REQUIRED WORK: Starting at the beginning of the data and ending with the line that contains "mất 1/3 bởi", give those lines again, switching "Artikler" to "Articles" and leaving everything else unchanged.
Segment Start: SUPPLIED RECORDS
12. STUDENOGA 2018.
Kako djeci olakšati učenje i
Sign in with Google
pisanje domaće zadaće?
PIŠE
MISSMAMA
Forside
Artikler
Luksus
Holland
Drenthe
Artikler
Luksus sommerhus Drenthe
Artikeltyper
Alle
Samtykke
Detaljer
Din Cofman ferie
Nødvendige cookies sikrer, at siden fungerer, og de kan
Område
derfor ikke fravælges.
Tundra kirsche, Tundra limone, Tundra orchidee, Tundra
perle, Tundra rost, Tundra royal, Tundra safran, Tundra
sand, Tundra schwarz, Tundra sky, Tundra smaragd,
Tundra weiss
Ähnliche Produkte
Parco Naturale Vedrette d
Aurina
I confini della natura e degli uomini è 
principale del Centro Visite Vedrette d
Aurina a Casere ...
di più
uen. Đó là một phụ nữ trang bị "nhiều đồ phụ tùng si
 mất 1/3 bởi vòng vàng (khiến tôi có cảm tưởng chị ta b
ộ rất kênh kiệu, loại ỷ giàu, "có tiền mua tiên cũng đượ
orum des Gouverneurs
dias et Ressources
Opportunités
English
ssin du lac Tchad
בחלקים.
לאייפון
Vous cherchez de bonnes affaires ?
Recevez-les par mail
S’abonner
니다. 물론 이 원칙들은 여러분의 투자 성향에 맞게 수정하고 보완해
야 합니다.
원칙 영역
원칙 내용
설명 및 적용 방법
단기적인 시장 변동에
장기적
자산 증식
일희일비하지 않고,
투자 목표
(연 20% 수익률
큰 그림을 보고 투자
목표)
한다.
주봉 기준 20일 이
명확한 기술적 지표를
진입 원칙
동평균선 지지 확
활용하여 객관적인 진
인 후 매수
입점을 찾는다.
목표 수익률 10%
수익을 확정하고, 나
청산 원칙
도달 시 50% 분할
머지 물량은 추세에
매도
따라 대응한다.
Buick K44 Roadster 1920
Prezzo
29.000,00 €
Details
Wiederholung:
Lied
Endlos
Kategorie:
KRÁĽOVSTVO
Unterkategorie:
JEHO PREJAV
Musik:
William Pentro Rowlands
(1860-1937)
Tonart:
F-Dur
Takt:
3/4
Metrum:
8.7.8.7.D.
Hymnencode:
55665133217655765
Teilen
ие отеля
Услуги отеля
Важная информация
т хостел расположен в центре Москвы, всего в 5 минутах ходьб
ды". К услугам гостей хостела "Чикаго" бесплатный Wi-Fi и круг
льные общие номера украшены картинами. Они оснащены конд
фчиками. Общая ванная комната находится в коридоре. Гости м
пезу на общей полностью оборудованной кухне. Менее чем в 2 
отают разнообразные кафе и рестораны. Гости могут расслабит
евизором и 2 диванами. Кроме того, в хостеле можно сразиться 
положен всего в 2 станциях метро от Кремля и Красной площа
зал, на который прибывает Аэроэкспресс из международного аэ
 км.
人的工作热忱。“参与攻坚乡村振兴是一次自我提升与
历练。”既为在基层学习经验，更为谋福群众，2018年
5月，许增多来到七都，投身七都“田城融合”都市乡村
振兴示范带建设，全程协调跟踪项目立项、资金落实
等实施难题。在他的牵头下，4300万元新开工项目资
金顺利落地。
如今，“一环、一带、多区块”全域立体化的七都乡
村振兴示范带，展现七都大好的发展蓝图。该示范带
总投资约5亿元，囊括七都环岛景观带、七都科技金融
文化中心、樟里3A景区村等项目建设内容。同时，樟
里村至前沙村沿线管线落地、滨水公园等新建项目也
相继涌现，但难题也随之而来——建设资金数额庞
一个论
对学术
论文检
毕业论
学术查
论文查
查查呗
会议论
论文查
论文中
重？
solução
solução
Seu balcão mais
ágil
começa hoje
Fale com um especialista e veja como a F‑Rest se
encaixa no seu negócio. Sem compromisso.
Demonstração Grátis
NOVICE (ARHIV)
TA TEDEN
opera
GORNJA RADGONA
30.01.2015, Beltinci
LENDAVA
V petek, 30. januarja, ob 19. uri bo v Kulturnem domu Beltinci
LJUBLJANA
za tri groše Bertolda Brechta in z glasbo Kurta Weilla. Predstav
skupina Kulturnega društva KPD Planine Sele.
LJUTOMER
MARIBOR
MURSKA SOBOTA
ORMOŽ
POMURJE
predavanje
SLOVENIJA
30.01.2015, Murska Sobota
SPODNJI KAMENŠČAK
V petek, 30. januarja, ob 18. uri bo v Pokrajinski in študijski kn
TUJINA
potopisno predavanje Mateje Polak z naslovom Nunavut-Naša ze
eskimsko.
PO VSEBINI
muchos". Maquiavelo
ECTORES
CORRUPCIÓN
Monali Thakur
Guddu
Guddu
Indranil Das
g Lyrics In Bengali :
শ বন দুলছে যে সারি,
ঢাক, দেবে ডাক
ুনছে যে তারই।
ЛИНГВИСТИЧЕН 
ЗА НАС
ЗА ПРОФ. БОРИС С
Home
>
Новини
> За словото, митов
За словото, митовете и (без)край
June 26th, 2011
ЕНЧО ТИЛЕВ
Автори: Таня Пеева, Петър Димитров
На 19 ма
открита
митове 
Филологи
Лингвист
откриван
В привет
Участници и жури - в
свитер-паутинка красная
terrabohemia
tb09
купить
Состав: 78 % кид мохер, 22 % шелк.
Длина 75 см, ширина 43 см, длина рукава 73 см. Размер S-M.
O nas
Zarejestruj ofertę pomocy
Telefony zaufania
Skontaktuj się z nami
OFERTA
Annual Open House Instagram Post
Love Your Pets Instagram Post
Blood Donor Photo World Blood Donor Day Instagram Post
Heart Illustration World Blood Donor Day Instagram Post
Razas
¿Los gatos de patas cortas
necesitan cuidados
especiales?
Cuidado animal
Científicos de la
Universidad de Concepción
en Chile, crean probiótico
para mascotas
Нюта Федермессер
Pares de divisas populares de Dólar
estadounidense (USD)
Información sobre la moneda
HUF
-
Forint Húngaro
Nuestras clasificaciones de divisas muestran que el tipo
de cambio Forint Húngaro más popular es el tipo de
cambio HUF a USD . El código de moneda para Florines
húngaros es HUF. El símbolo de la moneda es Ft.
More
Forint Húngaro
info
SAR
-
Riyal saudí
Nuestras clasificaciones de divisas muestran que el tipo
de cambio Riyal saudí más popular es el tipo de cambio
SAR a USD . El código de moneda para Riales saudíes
Segment End: SUPPLIED RECORDS
YOUR RESPONSE:
12. STUDENOGA 2018.
Kako djeci olakšati učenje i
Sign in with Google
pisanje domaće zadaće?
PIŠE
MISSMAMA
Forside
Articles
Luksus
Holland
Drenthe
Articles
Luksus sommerhus Drenthe
Artikeltyper
Alle
Samtykke
Detaljer
Din Cofman ferie
Nødvendige cookies sikrer, at siden fungerer, og de kan
Område
derfor ikke fravælges.
Tundra kirsche, Tundra limone, Tundra orchidee, Tundra
perle, Tundra rost, Tundra royal, Tundra safran, Tundra
sand, Tundra schwarz, Tundra sky, Tundra smaragd,
Tundra weiss
Ähnliche Produkte
Parco Naturale Vedrette d
Aurina
I confini della natura e degli uomini è 
principale del Centro Visite Vedrette d
Aurina a Casere ...
di più
uen. Đó là một phụ nữ trang bị "nhiều đồ phụ tùng si
 mất 1/3 bởi vòng vàng (khiến tôi có cảm tưởng chị ta b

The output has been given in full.